Para o observador apressado, pode parecer apenas um misticismo político regional, mas para quem analisa os dados de 1989 até hoje, os números contam uma história de precisão cirúrgica.
Desde a redemocratização, Minas Gerais não errou uma única vez o nome do ocupante do Palácio do Planalto. No jargão político, o estado é o nosso “swing state” definitivo, o “estado-síntese” que antecipa o humor de 156 milhões de brasileiros.
O Brasil em miniatura
A explicação para esse fenômeno é geográfica e social. Minas é o único estado que faz fronteira com quase todas as realidades do Brasil. O Norte mineiro, com seu clima semiárido, respira a realidade socioeconômica do Nordeste.
O Sul de Minas é industrializado e conectado ao dinamismo de São Paulo. O Triângulo Mineiro é a face pujante do agronegócio, espelhando o Centro-Oeste, enquanto a Região Metropolitana de BH reflete as dores e os anseios dos grandes centros urbanos.

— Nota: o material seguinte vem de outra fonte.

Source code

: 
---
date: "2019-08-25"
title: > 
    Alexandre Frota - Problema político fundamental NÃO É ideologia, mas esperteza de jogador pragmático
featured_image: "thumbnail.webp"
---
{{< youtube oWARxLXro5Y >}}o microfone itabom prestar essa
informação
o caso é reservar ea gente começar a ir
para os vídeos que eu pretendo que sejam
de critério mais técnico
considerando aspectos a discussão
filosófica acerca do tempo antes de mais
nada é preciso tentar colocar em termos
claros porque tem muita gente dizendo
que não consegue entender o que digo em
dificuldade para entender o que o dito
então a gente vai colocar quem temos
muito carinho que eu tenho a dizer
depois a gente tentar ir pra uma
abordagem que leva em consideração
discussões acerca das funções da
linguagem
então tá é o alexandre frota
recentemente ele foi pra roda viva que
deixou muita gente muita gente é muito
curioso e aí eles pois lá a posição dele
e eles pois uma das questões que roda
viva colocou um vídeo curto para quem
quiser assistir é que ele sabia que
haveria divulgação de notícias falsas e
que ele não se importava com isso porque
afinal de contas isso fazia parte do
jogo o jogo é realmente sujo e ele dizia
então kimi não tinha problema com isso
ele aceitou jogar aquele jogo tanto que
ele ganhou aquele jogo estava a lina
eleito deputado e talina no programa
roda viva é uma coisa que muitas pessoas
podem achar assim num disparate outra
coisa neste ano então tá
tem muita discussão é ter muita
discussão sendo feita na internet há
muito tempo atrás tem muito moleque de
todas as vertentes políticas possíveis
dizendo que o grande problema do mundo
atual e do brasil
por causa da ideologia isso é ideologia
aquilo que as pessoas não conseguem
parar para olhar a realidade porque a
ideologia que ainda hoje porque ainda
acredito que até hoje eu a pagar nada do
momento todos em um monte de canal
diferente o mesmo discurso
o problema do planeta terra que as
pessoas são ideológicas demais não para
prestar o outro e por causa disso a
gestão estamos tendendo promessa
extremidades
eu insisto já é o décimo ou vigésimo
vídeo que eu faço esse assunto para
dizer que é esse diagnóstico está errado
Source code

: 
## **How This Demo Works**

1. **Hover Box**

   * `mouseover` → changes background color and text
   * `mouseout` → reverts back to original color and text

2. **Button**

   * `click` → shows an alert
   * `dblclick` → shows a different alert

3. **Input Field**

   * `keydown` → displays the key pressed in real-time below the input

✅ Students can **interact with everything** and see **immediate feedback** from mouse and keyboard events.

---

O tabuleiro das urnas (1989-2022) e a matemática do poder
Fica evidente que o vencedor em Minas Gerais invariavelmente “carimbou” seu passaporte para o Palácio do Planalto no segundo turno, apresentando uma margem de erro inexistente para essa teoria na Nova República.
Esse fenômeno de precisão absoluta acompanhou as vitórias de Fernando Collor em 1989, a ascensão e o retorno de Lula (2002 e 2022), a reeleição de Dilma Rousseff em 2014 e o triunfo de Jair Bolsonaro em 2018.
Para se ter uma ideia do peso dessa tradição, a última vez que um presidente foi eleito sem vencer em solo mineiro foi em 1950, com Getúlio Vargas, em um Brasil ainda jovem onde o rádio ditava o ritmo da comunicação política.
Com mais de 16 milhões de eleitores (cerca de 10,4% do eleitorado nacional), Minas Gerais é o segundo maior colégio eleitoral do país. Mas não é apenas o tamanho que importa; é a representatividade. Enquanto estados como Rio de Janeiro e São Paulo costumam ter inclinações mais marcadas à direita ou a grupos específicos, Minas oscila.
Em 2022, por exemplo, a diferença entre Lula e Bolsonaro no estado foi de menos de um ponto percentual (50,2% contra 49,8%), quase um “espelho” do resultado nacional.